A very useful side-effect of this approach is that once trained, the confusion matrices themselves also give us an estimate of the annotator skill level! We’ll highlight this feature when we test on real-world data.
We evaluated our method using two datasets. First, we used MNIST, a digit dataset and ubiquitous test bed in computer vision, to evaluate our model when we know with certainty the ground truth in both evaluation and test. This regime allows us to stress-test our method before applying it to real data. Second, we used a real-world dataset of cardiac Ultrasound images where we observed a high level of annotator noise during training.
We began by generating a variant of MNIST where we artificially introduced several virtual annotators. Each virtual annotator has a different level of expertise and makes mistakes in different places. Is our model capable of recovering the truth in the presence of noise?
As illustrated in the chart above, we compared against several state of the art methods in two regimes. In the first regime, every image was noisily labeled by every annotator. In the second regime, every image was noisily labeled by only a single annotator. Our results indicate that our model not only is less sensitive to noise than prior art, but also achieves better accuracy. More importantly, our model operates well even when we have a single label per image!

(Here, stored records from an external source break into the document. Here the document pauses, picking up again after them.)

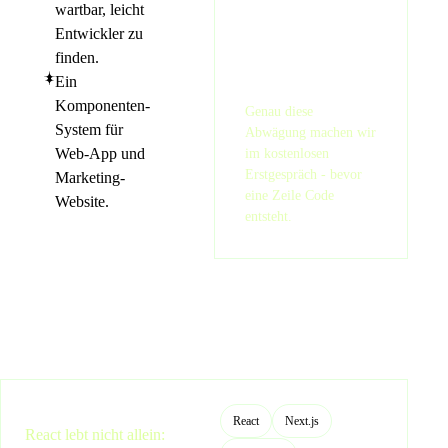
wartbar, leicht
Entwickler zu
finden.
Ein
Komponenten-
Genau diese
System für
Abwägung machen wir
Web-App und
im kostenlosen
Erstgespräch - bevor
Marketing-
eine Zeile Code
Website.
entsteht.
React
Next.js
React lebt nicht allein:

While accuracy and the ability to avoid the acquisition of multiple labels for each image are critical, we also evaluated how fast our neural network converges. Results for this experiment, shown above, illustrate that our model also converges very quickly.
Finally, we evaluated our model on a dataset of real-world cardiac Ultrasound data. For our training data, 6 credentialled sonographers labeled 24,000 images. For the test data, 3 more experienced sonographers labeled 22,000 images and were limited to those images where there was consensus. We also included annotators from two non-experts (read: engineers!) to help validate our model’s sensitivity.
As the graphs above illustrate, our model not only outperformed the prior art in terms of accuracy (d), it also was able to very nearly model the actual confusion matrices (c) and was able to pick out the skill levels of the experts versus the novice annotators.
Summary And Future Work
We’ve introduced a new neural network architecture that allows us to train machine learning classifiers in the presence of highly noisy annotations. This architecture not only performs well in terms of accuracy, it also trains quickly, allows us to avoid the costly strategy of labeling every image by every annotator and even models annotator skill levels.
This result was very exciting for us as it has allowed us to change the way we annotate data as well as determine, automatically, which annotators were performing better than others.
That being said, while our model is able to deal with noisy training data, the evaluation regimes above both assumed we had access to unambiguous ground truth during evaluation. This assumption is ubiquitous in research in this area. However, there are many problems we work on where unambiguous ground truth is unavailable at evaluation time as well. How do we deal with this? We’ll be discussing this in a future blog post!